1. First the thanks: @tyler_ripperger @JenniferUhrlaub, Rachel Wong, Makiko Watanabe, Ryan Sprissler, Janko Nikolich-Zugich, @UAZHealth, @UAZBIO5, @ImmunobiologyUA, and many others not on Twitter. Huge amt of work. https://medrxiv.org/cgi/content/short/2020.08.14.20174490v1
2. Back in April we decided (were voluntold?) to set up a serological assay to be used across AZ, before the worst had hit. The mandate was for high-risk jobs (e.g. HCW, etc.). We began by copying @florian_krammer with RBD ELISAs. But low seroprevalence makes things tricky...
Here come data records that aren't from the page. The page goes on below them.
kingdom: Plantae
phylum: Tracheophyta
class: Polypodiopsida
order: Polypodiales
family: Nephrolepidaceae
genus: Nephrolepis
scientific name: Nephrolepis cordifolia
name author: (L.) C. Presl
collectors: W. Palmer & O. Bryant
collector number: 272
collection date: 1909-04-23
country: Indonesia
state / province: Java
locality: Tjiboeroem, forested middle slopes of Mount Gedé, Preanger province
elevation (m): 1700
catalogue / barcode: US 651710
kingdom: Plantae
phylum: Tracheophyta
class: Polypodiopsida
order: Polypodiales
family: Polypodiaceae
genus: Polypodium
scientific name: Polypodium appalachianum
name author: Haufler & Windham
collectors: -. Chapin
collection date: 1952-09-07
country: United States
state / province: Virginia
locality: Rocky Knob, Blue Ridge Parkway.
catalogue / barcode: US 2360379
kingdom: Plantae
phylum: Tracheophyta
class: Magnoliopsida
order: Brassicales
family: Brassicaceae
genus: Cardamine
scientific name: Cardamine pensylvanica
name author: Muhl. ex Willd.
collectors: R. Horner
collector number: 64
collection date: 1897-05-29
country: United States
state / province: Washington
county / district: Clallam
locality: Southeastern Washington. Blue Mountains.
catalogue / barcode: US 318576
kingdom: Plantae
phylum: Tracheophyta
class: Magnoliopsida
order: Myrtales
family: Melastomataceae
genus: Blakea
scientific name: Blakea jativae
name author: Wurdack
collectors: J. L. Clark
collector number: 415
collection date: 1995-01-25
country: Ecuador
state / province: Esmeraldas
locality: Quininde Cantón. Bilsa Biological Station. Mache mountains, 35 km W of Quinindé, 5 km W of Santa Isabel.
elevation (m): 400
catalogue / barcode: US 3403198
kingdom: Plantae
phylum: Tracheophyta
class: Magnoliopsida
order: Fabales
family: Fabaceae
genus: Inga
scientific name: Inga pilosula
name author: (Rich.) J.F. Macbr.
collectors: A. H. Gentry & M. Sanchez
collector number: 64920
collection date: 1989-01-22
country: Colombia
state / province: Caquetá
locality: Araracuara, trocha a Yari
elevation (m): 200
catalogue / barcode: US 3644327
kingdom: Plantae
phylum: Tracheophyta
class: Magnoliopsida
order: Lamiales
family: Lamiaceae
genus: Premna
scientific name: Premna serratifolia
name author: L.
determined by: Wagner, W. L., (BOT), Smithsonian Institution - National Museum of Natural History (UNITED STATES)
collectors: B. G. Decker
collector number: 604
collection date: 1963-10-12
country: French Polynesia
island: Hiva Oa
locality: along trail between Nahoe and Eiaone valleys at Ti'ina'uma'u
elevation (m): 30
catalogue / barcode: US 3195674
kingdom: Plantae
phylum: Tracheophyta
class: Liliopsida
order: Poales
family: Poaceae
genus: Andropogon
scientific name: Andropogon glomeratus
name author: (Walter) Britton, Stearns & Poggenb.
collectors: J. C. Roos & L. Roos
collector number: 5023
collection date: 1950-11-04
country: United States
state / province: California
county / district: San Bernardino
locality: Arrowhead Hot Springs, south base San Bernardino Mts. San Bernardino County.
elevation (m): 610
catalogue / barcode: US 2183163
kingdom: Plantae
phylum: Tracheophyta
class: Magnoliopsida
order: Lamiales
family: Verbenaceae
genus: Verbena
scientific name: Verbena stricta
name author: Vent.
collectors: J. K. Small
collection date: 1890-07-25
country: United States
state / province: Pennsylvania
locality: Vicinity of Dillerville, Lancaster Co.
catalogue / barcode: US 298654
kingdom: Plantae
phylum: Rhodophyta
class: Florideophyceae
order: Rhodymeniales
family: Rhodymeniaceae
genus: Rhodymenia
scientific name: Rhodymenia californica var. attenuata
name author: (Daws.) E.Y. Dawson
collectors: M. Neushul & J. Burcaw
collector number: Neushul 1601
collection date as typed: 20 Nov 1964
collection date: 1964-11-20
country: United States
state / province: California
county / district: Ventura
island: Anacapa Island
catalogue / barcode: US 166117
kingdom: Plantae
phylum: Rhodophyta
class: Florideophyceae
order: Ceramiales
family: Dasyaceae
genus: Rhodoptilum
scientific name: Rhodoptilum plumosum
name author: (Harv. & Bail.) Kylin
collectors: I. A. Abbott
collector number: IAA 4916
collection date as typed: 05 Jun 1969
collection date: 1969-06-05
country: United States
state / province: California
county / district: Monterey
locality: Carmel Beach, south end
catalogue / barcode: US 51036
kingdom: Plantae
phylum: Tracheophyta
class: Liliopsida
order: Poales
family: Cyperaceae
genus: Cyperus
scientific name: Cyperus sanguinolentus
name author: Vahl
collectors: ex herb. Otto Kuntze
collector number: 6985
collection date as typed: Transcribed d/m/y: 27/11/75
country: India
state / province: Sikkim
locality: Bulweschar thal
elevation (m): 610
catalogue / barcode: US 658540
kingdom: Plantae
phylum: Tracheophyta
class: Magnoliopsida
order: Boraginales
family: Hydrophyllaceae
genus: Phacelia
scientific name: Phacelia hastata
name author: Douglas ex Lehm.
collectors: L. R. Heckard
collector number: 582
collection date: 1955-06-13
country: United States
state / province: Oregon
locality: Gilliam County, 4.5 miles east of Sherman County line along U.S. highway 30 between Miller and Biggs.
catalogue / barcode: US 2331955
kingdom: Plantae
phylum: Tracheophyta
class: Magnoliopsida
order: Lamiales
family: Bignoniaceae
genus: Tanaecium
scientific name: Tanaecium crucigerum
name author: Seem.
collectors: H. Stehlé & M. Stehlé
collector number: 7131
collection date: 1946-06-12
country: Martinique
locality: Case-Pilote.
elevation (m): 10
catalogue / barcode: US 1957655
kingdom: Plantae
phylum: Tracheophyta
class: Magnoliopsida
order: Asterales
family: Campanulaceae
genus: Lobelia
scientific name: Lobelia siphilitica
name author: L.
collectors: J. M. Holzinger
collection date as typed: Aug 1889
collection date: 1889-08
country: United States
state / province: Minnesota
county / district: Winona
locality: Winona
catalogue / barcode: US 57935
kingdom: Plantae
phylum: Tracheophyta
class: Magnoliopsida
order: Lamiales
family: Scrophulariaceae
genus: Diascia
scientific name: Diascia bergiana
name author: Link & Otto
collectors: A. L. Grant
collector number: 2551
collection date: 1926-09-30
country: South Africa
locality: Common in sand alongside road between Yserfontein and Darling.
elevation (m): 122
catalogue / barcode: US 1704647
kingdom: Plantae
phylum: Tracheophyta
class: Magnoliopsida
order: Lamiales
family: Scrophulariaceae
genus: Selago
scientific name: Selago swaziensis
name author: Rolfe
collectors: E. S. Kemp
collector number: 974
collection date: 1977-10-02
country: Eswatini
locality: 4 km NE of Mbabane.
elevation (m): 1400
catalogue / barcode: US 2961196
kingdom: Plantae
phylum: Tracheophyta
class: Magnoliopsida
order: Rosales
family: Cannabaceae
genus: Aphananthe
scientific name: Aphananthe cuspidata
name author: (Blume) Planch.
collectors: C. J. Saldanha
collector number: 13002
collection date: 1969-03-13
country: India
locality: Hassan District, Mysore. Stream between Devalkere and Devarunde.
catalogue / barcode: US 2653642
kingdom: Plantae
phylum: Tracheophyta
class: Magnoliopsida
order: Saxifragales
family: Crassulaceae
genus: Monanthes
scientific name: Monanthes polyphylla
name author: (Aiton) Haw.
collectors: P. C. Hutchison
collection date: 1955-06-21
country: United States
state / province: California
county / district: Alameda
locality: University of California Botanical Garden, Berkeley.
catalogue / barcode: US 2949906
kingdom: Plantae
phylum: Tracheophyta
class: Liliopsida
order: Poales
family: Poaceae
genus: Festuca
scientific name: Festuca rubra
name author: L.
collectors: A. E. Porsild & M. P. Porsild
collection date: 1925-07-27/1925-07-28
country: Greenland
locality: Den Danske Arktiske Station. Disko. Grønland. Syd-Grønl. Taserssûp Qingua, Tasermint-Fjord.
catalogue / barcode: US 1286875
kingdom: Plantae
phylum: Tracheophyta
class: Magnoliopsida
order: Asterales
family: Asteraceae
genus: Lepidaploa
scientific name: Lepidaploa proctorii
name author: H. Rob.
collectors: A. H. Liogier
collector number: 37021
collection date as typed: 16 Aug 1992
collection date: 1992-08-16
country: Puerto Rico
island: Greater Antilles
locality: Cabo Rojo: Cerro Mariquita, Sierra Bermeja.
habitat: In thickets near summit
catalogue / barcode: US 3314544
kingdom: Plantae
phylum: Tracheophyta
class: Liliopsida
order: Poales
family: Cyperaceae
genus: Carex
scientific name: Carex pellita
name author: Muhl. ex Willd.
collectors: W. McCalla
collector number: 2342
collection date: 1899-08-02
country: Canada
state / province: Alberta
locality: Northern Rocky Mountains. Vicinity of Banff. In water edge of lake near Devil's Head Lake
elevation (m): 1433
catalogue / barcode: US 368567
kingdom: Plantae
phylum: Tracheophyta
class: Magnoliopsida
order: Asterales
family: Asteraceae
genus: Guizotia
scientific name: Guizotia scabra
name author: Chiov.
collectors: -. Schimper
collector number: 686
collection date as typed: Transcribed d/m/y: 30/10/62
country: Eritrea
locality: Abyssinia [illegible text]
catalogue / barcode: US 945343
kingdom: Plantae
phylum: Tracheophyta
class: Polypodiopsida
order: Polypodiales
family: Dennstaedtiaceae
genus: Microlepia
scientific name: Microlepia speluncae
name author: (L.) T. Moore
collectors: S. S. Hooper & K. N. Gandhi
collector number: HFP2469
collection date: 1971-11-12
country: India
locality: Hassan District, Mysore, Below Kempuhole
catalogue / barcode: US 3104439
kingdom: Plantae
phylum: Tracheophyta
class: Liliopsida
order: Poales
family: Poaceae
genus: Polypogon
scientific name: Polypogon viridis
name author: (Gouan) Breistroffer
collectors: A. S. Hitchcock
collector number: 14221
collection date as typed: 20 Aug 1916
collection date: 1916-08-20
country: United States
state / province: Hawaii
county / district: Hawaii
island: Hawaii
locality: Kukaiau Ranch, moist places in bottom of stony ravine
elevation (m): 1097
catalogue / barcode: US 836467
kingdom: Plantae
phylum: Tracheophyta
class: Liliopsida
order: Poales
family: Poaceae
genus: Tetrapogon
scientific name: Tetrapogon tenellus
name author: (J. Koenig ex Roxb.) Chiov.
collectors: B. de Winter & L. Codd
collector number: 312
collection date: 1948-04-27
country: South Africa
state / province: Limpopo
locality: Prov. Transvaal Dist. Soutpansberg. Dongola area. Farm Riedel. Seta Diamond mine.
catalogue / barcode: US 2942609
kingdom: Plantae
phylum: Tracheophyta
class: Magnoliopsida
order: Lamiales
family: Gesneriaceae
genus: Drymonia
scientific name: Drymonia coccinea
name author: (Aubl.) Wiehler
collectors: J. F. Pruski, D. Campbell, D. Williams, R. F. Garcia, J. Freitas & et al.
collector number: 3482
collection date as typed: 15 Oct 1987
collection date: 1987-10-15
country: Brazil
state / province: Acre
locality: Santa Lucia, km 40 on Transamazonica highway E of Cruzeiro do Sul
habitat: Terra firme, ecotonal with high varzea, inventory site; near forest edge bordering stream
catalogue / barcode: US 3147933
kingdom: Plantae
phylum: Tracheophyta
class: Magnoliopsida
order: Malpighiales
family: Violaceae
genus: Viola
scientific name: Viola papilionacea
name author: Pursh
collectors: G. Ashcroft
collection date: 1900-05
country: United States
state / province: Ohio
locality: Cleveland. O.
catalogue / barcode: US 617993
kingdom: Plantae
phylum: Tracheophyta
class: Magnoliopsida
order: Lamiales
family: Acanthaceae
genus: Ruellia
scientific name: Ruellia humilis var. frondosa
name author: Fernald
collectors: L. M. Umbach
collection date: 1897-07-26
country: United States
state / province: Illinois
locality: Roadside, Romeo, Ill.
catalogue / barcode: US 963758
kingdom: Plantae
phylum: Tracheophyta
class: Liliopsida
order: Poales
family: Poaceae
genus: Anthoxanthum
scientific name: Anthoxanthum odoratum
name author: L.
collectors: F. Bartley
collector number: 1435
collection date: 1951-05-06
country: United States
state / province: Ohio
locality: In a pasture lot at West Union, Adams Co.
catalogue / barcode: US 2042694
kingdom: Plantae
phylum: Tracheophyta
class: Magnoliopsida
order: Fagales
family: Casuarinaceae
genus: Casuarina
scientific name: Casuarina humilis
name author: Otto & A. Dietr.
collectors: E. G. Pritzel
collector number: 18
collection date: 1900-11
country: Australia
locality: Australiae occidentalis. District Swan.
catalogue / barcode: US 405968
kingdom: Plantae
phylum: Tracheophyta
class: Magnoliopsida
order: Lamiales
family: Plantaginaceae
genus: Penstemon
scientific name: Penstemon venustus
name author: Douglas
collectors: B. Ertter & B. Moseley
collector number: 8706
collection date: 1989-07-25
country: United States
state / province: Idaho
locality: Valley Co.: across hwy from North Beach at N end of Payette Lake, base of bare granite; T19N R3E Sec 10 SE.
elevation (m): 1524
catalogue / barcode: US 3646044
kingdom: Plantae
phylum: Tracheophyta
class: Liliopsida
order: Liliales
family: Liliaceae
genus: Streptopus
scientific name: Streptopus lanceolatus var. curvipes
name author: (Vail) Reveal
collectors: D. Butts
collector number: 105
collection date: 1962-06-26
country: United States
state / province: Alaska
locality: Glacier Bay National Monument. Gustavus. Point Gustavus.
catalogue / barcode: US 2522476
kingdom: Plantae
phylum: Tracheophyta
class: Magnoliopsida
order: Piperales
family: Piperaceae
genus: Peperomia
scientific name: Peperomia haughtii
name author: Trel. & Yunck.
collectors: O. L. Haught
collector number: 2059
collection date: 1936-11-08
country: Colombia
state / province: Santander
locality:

3. RBD worked great to pick out positives, but there were still a few duds that got in. Of ~6000 people, we saw 73 positives based on RBD signal. Problem is that 13 did not have neutralizing Abs. Could be that they cleared the virus w/o, but more likely to be false positives...
4. That is only a 0.2% false positive rate, which is really good. But because we had so few true positives, it meant that ~20% of the positives would be wrong. Since neuts were not done in CLIA, those results are not returnable. We needed an orthogonal antigenically distinct test
5. Now briefly on to the next topic du jour. We also followed Ab titers over time both across subjects and for some of them longitudinally. Bottom line is that this looks like a pretty conventional Ab response. Early rise, a partial decline, and a more stable 2nd phase that lasts
6. ...for at least a few months. This is similar to work by @florian_krammer , @JenGommerman , @PepperMarion , @ForrestKJones. Reports of the death of antibodies have been greatly exaggerated.
7. Final thanks again to @TheBcellArtist and Daved Fremont at WashU and @florian_krammer and the Path lab at Sinai for getting us started.